Parallels.—The incident "Bones together" occurs in Rushen Coatie (infra, No. lxx.), and has been discussed by the Grimms, i., 399, and by Prof. Köhler, Or. und Occ., ii., 680.

LXI. THE BLINDED GIANT

Source.—Henderson's Folk-Lore of Northern Counties. See also Folk-Lore.

Parallels.—Polyphemus in the Odyssey and the Celtic parallels in Celtic Fairy Tales, No. v., "Conall Yellowclaw." The same incident occurs in one of Sindbad's voyages.

Remarks.—Here we have another instance of the localisation of a well-known myth. There can be little doubt that the version is ultimately to be traced back to the Odyssey. The one-eyed giant, the barred door, the escape through the blinded giant's legs in the skin of a slaughtered animal, are a series of incidents that could not have arisen independently and casually. Yet till lately the mill stood to prove if the narrator lied, and every circumstance of local particularity seemed to vouch for the autochthonous character of the myth.
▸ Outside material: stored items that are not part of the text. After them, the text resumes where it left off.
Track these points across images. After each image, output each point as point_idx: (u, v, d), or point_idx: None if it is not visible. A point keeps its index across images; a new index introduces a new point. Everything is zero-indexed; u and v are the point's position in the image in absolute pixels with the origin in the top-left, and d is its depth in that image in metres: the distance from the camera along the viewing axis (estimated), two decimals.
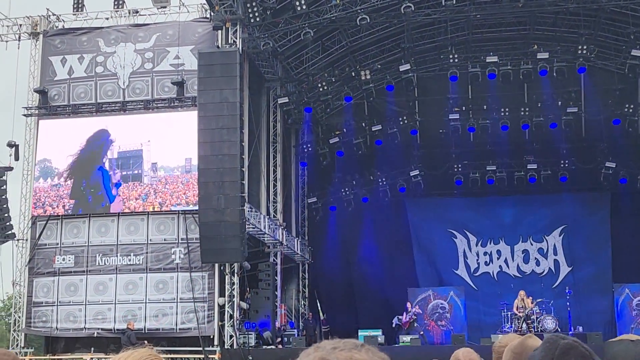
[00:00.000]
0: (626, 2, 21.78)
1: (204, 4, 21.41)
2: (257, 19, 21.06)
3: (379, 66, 26.08)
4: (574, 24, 24.94)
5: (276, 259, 25.10)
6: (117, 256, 21.24)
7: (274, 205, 25.20)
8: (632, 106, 26.73)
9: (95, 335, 20.86)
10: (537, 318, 22.96)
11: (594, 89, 26.88)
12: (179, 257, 20.93)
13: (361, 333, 22.18)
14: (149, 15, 22.66)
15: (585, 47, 24.78)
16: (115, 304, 20.95)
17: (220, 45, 20.87)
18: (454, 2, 20.60)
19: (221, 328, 20.15)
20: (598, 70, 26.76)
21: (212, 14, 20.94)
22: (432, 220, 29.03)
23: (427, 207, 29.18)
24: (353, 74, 26.26)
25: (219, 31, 20.94)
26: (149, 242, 21.23)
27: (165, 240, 21.18)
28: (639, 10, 23.10)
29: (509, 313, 23.62)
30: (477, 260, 28.75)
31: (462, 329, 26.36)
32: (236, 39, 20.72)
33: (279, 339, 22.83)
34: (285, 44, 23.91)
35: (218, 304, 20.20)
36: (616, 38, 25.14)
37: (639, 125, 27.01)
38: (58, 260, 21.42)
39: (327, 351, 2.07)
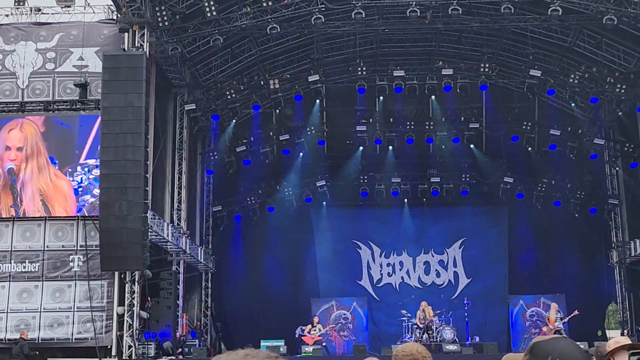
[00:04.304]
0: (526, 24, 22.71)
1: (111, 5, 20.86)
2: (166, 23, 20.73)
3: (288, 76, 26.13)
4: (478, 42, 25.80)
5: (179, 267, 24.65)
6: (10, 263, 20.33)
7: (177, 213, 24.77)
8: (529, 124, 27.81)
9: None
10: (436, 329, 23.46)
11: (494, 106, 27.83)
12: (78, 264, 20.24)
13: (263, 343, 22.09)
14: (52, 14, 21.89)
15: (487, 66, 25.64)
16: (7, 312, 20.03)
17: (126, 48, 20.38)
18: (363, 15, 20.88)
19: (120, 338, 19.58)
20: (499, 88, 27.72)
21: (118, 15, 20.44)
22: (337, 231, 29.24)
23: (333, 218, 29.38)
24: (262, 82, 26.18)
25: (126, 34, 20.46)
26: (46, 248, 20.42)
27: (63, 247, 20.43)
28: (538, 32, 24.18)
29: (410, 323, 24.02)
30: (380, 271, 29.12)
31: (364, 339, 26.66)
32: (143, 42, 20.29)
33: (180, 350, 22.42)
34: (194, 49, 23.62)
35: (117, 313, 19.64)
36: (516, 58, 26.18)
37: (535, 142, 28.12)
38: None
39: (240, 357, 2.25)
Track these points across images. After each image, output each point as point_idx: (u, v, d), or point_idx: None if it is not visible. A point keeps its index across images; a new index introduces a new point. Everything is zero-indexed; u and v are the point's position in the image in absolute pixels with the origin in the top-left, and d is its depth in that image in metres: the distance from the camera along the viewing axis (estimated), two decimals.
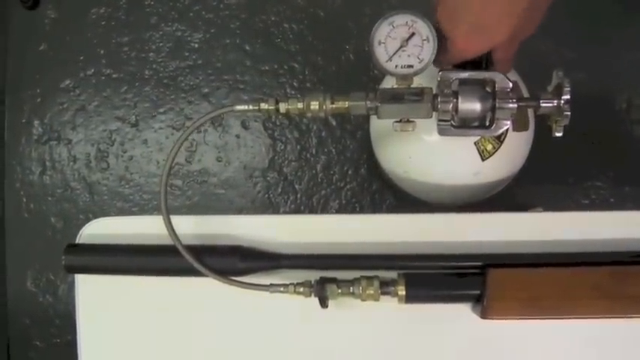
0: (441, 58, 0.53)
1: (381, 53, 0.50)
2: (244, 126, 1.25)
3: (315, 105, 0.51)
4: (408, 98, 0.51)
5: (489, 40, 0.51)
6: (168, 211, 0.53)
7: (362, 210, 1.21)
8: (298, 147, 1.24)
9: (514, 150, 0.68)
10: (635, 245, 0.54)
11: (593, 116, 1.14)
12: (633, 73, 1.17)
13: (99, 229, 0.59)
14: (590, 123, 1.12)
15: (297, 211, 1.23)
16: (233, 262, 0.54)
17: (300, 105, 0.51)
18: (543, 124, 0.55)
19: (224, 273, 0.53)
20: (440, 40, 0.51)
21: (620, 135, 1.18)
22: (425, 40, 0.50)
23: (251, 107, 0.51)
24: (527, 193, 1.10)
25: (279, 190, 1.24)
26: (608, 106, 1.18)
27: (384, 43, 0.50)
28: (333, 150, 1.23)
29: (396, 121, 0.53)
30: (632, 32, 1.17)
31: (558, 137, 0.53)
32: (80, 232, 0.59)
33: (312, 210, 1.22)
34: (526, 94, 0.67)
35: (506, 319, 0.52)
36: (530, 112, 0.66)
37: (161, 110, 1.28)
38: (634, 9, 1.16)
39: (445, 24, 0.50)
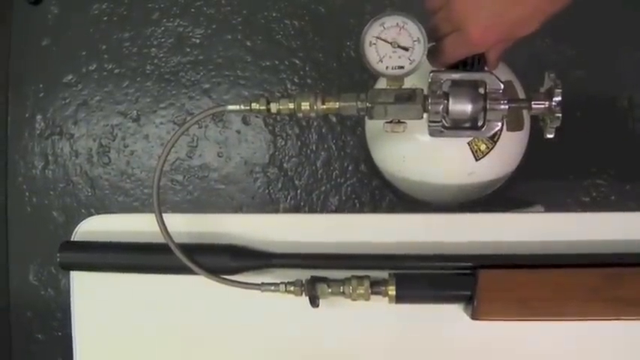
0: (439, 59, 0.53)
1: (371, 54, 0.50)
2: (245, 122, 1.26)
3: (305, 105, 0.51)
4: (399, 99, 0.51)
5: (509, 34, 0.50)
6: (160, 210, 0.53)
7: (362, 206, 1.21)
8: (299, 143, 1.24)
9: (508, 150, 0.67)
10: (631, 247, 0.54)
11: (594, 114, 1.14)
12: (635, 71, 1.16)
13: (94, 227, 0.60)
14: (591, 121, 1.11)
15: (296, 206, 1.23)
16: (225, 260, 0.54)
17: (291, 105, 0.51)
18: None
19: (216, 271, 0.54)
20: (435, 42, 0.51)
21: (621, 133, 1.18)
22: (416, 41, 0.50)
23: (242, 107, 0.52)
24: (528, 192, 1.10)
25: (280, 185, 1.24)
26: (610, 104, 1.17)
27: (374, 44, 0.50)
28: (334, 146, 1.23)
29: (387, 122, 0.53)
30: (632, 31, 1.16)
31: (558, 136, 0.53)
32: (76, 229, 0.60)
33: (311, 206, 1.23)
34: (523, 94, 0.67)
35: (497, 320, 0.52)
36: (526, 112, 0.66)
37: (162, 105, 1.28)
38: (634, 8, 1.15)
39: (463, 13, 0.49)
The incident is an instructive one, and I have therefore included it in this volume, though it is little more than an anecdote in its present shape.

LXII. SCRAPEFOOT

Source.—Collected by Mr. Batten from Mrs. H., who heard it from her mother over forty years ago.
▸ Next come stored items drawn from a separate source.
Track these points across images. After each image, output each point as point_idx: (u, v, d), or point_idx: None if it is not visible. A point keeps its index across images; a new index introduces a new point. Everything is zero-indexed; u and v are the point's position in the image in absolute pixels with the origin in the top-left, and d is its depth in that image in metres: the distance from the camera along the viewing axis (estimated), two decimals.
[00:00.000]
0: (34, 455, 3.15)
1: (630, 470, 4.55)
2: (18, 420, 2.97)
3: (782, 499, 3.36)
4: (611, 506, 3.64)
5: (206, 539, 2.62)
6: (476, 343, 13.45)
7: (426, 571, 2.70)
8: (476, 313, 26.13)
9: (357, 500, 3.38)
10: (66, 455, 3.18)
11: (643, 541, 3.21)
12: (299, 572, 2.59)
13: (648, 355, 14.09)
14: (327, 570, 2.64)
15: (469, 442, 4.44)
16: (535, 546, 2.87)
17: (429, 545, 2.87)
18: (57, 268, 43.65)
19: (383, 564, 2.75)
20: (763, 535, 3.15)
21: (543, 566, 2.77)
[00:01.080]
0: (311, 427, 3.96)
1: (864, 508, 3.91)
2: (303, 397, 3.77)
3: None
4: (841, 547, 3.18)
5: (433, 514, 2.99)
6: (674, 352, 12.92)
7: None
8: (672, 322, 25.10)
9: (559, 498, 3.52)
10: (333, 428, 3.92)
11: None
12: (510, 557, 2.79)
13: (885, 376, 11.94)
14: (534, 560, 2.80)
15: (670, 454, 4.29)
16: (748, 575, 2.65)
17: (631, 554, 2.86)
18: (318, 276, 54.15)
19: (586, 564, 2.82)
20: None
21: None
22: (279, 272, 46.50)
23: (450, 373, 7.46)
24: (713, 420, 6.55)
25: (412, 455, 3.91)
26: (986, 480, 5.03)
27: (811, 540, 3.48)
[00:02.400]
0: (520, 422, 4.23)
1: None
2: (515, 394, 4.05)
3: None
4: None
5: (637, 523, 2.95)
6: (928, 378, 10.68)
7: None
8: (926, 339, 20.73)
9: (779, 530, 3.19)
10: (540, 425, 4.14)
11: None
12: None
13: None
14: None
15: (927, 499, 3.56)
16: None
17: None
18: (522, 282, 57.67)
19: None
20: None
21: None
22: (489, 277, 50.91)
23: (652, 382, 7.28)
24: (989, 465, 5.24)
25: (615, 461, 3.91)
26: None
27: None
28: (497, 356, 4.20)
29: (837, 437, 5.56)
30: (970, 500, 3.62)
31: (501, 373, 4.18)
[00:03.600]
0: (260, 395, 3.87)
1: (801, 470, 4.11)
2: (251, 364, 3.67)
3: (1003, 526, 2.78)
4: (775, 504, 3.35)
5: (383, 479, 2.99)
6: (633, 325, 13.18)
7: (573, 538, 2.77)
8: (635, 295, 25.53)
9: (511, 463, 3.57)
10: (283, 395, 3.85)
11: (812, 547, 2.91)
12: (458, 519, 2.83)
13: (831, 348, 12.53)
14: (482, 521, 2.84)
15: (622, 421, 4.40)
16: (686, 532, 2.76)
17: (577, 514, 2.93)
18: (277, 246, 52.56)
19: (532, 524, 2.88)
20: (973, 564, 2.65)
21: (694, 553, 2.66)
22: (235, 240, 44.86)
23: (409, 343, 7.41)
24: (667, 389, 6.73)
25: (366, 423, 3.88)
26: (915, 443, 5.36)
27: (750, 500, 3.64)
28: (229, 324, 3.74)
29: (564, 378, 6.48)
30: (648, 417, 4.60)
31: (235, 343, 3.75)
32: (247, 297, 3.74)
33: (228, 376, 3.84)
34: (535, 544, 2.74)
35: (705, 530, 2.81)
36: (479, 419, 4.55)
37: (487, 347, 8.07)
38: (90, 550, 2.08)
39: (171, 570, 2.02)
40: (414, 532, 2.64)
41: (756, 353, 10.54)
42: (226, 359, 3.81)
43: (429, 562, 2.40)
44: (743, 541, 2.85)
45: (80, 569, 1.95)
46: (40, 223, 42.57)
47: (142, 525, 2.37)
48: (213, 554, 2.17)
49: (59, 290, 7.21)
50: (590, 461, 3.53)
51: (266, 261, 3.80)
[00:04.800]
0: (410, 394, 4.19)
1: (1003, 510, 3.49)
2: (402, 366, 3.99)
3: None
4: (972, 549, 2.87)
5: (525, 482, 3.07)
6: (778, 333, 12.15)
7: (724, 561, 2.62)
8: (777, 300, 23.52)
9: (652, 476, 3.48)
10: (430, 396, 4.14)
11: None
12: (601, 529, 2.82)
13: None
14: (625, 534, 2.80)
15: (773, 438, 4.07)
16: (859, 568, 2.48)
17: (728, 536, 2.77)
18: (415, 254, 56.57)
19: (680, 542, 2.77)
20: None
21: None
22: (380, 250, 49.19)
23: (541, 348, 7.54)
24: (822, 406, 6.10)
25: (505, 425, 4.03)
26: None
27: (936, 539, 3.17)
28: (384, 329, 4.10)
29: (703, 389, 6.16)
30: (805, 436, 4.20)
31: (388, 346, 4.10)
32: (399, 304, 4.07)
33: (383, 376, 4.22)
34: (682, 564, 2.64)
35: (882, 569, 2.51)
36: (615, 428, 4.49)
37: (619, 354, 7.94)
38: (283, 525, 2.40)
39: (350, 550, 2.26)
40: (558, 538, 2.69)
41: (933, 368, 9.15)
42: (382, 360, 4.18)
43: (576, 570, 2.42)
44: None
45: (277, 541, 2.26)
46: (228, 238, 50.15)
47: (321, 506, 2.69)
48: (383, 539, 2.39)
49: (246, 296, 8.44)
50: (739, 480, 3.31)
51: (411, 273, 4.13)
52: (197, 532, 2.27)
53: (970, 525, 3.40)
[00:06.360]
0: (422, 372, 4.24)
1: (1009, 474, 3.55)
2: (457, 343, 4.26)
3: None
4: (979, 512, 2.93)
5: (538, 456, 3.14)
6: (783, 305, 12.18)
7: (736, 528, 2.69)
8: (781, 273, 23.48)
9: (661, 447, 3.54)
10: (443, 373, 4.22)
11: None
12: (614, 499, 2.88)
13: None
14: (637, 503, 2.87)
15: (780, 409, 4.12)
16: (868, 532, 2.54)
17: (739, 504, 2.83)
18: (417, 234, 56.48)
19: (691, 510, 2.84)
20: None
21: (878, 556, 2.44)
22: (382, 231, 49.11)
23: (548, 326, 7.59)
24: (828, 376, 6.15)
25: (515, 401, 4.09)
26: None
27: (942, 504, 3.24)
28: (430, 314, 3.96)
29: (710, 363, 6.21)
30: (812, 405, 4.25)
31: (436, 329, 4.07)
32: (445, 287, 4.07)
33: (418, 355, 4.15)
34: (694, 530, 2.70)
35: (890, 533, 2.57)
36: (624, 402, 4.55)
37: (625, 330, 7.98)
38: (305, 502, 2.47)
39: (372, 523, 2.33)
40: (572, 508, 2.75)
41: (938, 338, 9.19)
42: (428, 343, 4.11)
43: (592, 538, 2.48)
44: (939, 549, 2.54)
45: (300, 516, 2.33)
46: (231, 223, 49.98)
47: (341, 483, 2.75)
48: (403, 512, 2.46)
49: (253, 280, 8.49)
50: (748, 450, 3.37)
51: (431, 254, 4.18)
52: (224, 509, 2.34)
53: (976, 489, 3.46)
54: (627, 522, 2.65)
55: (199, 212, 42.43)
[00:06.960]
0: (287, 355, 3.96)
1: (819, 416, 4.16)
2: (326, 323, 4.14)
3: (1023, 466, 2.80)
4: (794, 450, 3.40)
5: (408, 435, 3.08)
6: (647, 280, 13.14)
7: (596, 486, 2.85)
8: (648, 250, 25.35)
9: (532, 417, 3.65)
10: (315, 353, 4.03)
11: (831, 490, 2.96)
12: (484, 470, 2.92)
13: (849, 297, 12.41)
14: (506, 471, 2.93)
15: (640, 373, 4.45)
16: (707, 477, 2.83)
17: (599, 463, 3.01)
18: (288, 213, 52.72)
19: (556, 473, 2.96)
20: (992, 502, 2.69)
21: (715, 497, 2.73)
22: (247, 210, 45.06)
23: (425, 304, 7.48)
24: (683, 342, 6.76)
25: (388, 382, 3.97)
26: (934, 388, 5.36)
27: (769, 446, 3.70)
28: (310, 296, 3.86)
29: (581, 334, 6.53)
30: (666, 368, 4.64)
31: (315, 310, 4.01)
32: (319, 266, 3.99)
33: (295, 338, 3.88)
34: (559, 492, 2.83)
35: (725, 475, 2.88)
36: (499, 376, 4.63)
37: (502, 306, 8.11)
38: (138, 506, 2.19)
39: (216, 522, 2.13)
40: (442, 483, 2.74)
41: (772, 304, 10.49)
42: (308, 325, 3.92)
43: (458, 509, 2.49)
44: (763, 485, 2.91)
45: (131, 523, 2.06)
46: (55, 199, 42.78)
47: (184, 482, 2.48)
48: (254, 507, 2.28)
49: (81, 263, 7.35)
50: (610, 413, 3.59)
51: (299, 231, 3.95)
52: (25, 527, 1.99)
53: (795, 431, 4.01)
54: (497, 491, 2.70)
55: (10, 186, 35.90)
Parallels.—It is clearly a variant of Southey's Three Bears (No. xviii.).

Remarks.—This remarkable variant raises the question whether Southey did anything more than transform Scrapefoot into his naughty old woman, who in her turn has been transformed by popular tradition into the naughty girl Silver-hair. Mr. Nutt ingeniously suggests that Southey heard the story told of an old vixen, and mistook the rustic name of a female fox for the metaphorical application to women of fox-like temper. Mrs. H.'s version to my mind has all the marks of priority. It is throughout an animal tale, the touch at the end of the shaking the paws and the name Scrapefoot are too volkstümlich to have been conscious variations on Southey's tale. In introducing the story in his Doctor, the poet laureate did not claim to do more than repeat a popular tale. I think that there can be little doubt that in Mrs. H.'s version we have now recovered this in its original form. If this is so, we may here have one more incident of the great Northern beast epic of bear and fox, on which Prof. Krohn has written an instructive monograph, Bär (Wolf.) und Fuchs (Helsingfors, 1889).